How do I write a function to analyze a string so that we know for sure it is a question and not part of a URL?
This is a question:
"Where is the car?"
This is NOT a question:
"Check this out: http://domain.com/?q=test"
How do I write a function to analyze a string so that we know for sure it is a question and not part of a URL?
The question mark will not have white space either side or a line break/end-of-string after it, if it is in a url
You can for example check if the question mark is immediately followed by a non-space, non-line break character. But I guess that a more safe way would be to strip any possible URL from the string before searching the question mark on it.
If question mark is always there, you could check like
if question.strip().endswith("?") and "://" not in question:
# do something ?
If you really want to parse real sentence, you may need nltk, I am not sure for that case.
p.s this is just an sample if the text is fixed, nobody can parse real English grammar with regex.
This regex finds question marks following a word character, and followed by either whitespace or the end of the string/line. Not perfect, but should catch most cases...
\w\?[$\s]
Edit (lack of caffeine strikes...):
That should have been:
\w\?(\s|$)
In the original, $ is interpreted as a literal character. (Thanks Gumbo)

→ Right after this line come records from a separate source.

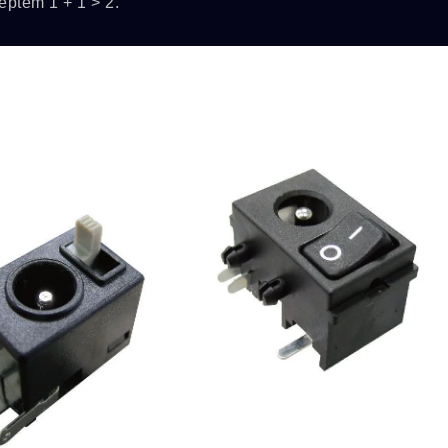
eptem 1 + 1 > 2.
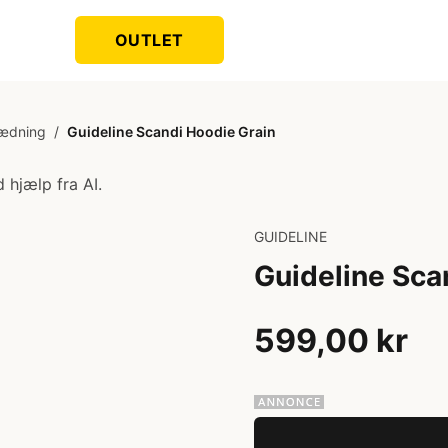
OUTLET
ædning
/
Guideline Scandi Hoodie Grain
 hjælp fra AI.
GUIDELINE
Guideline Sca
599,00 kr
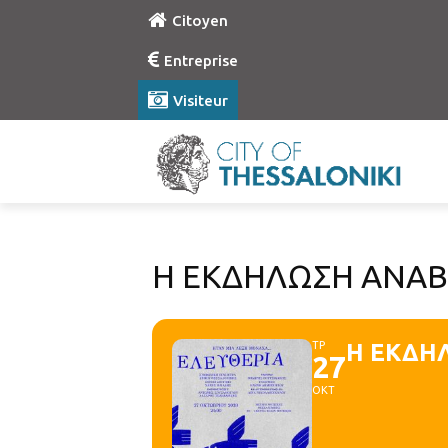
Citoyen
Entreprise
Visiteur
Η ΕΚΔΗΛΩΣΗ ΑΝΑΒ
ΤΡ
Η ΕΚΔΗ
27
ΟΚΤ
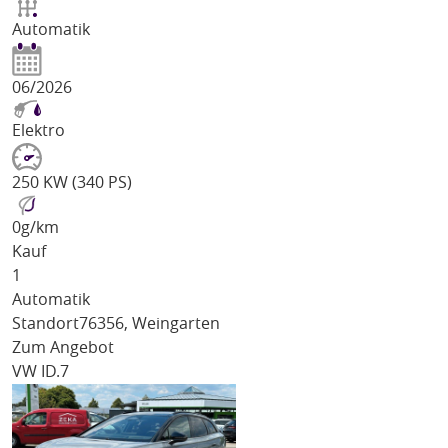
Automatik
06/2026
Elektro
250 KW (340 PS)
0
g/km
Kauf
1
Automatik
Standort
76356, Weingarten
Zum Angebot
VW ID.7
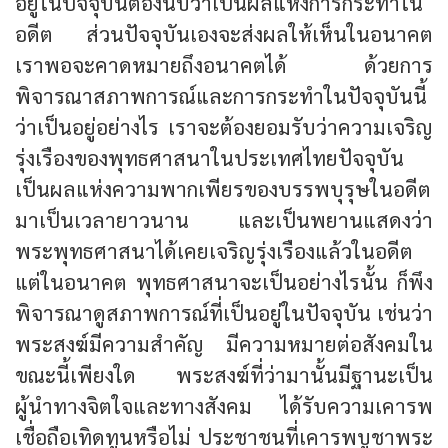
อยู่ในปัจจุบันต้องนับว่าเป็นผลแห่งการกระทำใน
อดีต ส่วนปัจจุบันเองจะส่งผลให้เห็นในอนาคต
เราพอจะคาดหมายถึงอนาคตได้ ด้วยการ
พิจารณาสภาพการณ์และการกระทำในปัจจุบันนี้
ว่าเป็นอยู่อย่างไร เราจะต้องยอมรับว่าความเจริญ
รุ่งเรืองของพุทธศาสนาในประเทศไทยปัจจุบัน
เป็นผลแห่งความพากเพียรของบรรพบุรุษในอดีต
มาเป็นเวลายาวนาน และเป็นพยานแสดงว่า
พระพุทธศาสนาได้เคยเจริญรุ่งเรืองแล้วในอดีต
แต่ในอนาคต พุทธศาสนาจะเป็นอย่างไรนั้น ก็พึง
พิจารณาดูสภาพการณ์ที่เป็นอยู่ในปัจจุบัน เช่นว่า
พระสงฆ์มีความสำคัญ มีความหมายต่อสังคมใน
ขณะนี้เพียงใด พระสงฆ์ที่ว่ามานั้นมีฐานะเป็น
ผู้นำทางจิตใจและทางสังคม ได้รับความเคารพ
เชื่อถือเทิดทูนหรือไม่ ประชาชนที่เคารพบูชาพระ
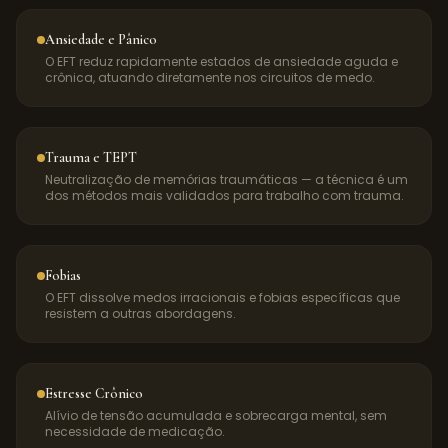
Ansiedade e Pânico
O EFT reduz rapidamente estados de ansiedade aguda e
crônica, atuando diretamente nos circuitos de medo.
Trauma e TEPT
Neutralização de memórias traumáticas — a técnica é um
dos métodos mais validados para trabalho com trauma.
Fobias
O EFT dissolve medos irracionais e fobias específicas que
resistem a outras abordagens.
Estresse Crônico
Alívio de tensão acumulada e sobrecarga mental, sem
necessidade de medicação.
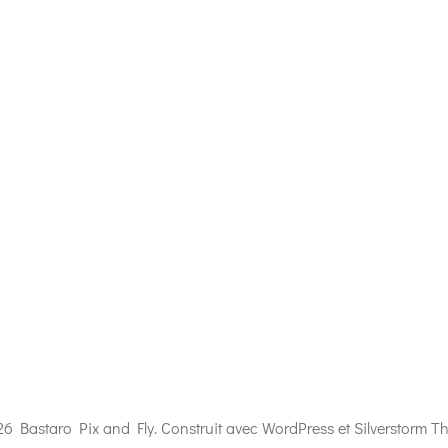
6 Bastaro Pix and Fly. Construit avec WordPress et Silverstorm T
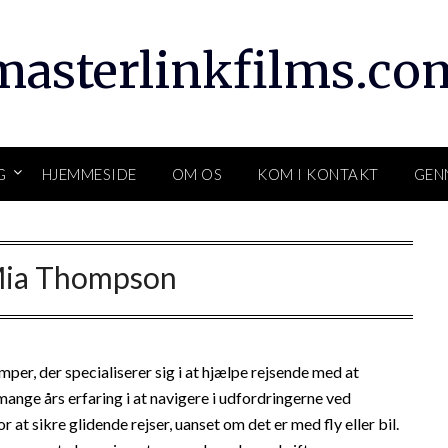
masterlinkfilms.co
G
HJEMMESIDE
OM OS
KOM I KONTAKT
GEN
ia Thompson
r, der specialiserer sig i at hjælpe rejsende med at
nge års erfaring i at navigere i udfordringerne ved
r at sikre glidende rejser, uanset om det er med fly eller bil.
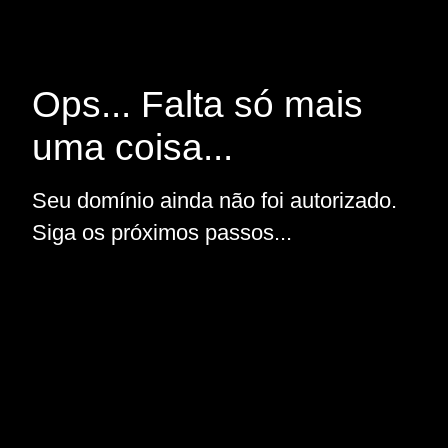
Ops... Falta só mais
uma coisa...
Seu domínio ainda não foi autorizado.
Siga os próximos passos...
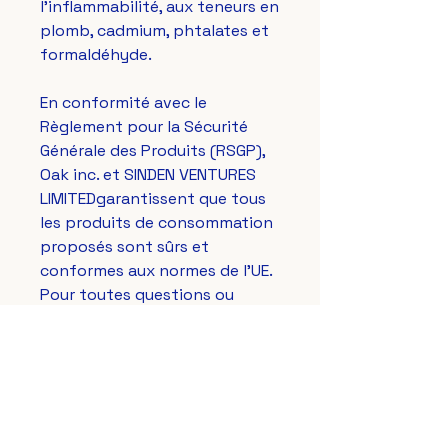
l’inflammabilité, aux teneurs en 
plomb, cadmium, phtalates et 
formaldéhyde.
En conformité avec le 
Règlement pour la Sécurité 
Générale des Produits (RSGP), 
Oak inc.
 et 
SINDEN VENTURES
LIMITED
garantissent que tous 
les produits de consommation 
proposés sont sûrs et 
conformes aux normes de l'UE. 
Pour toutes questions ou 
préoccupations concernant 
les mesures de sécurité des 
produits, veuillez contacter 
notre représentant européen à 
gpsr@sindenventures.com
. 
Vous pouvez également nous 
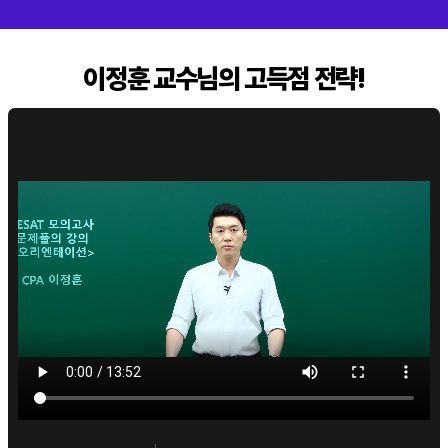
이정훈 교수님의 고득점 전략!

Essentially what others say is correct. There should be no whitespace before the ?
. If the question is entered by a user, things get more ambiguous however.
In that case a proper parser using a context free grammar may yield better results. Even with questions not having a question mark at the end. But it may not recognize all questions. Covering all possible structure variations, inflections and whatnot is not straight-forward.
But, if you are certain that the questions always end with a question mark, you could do something as simple as
if question_text.strip().endswith("?"):
print `question_text`, "is a question"
Or:
import re
p = re.compile( r"\w+\?\s*" )
if p.search( question_text ):
print `question_text`, "contains a question"
Not tested, but should work for most cases.
A probably not very robust approach that you might be able to get some traction with would be to look for "question words" in strings that end with question marks. In English, most question sentences or clauses (i.e. following a comma) start with "who", "what", "where", "when", "how", "why", "can", "may", "will", "won't, "does", "doesn't", etc. You could probably build up a pretty good heuristic this way that might work better than a regex (or could be incorporated into one or more regexes).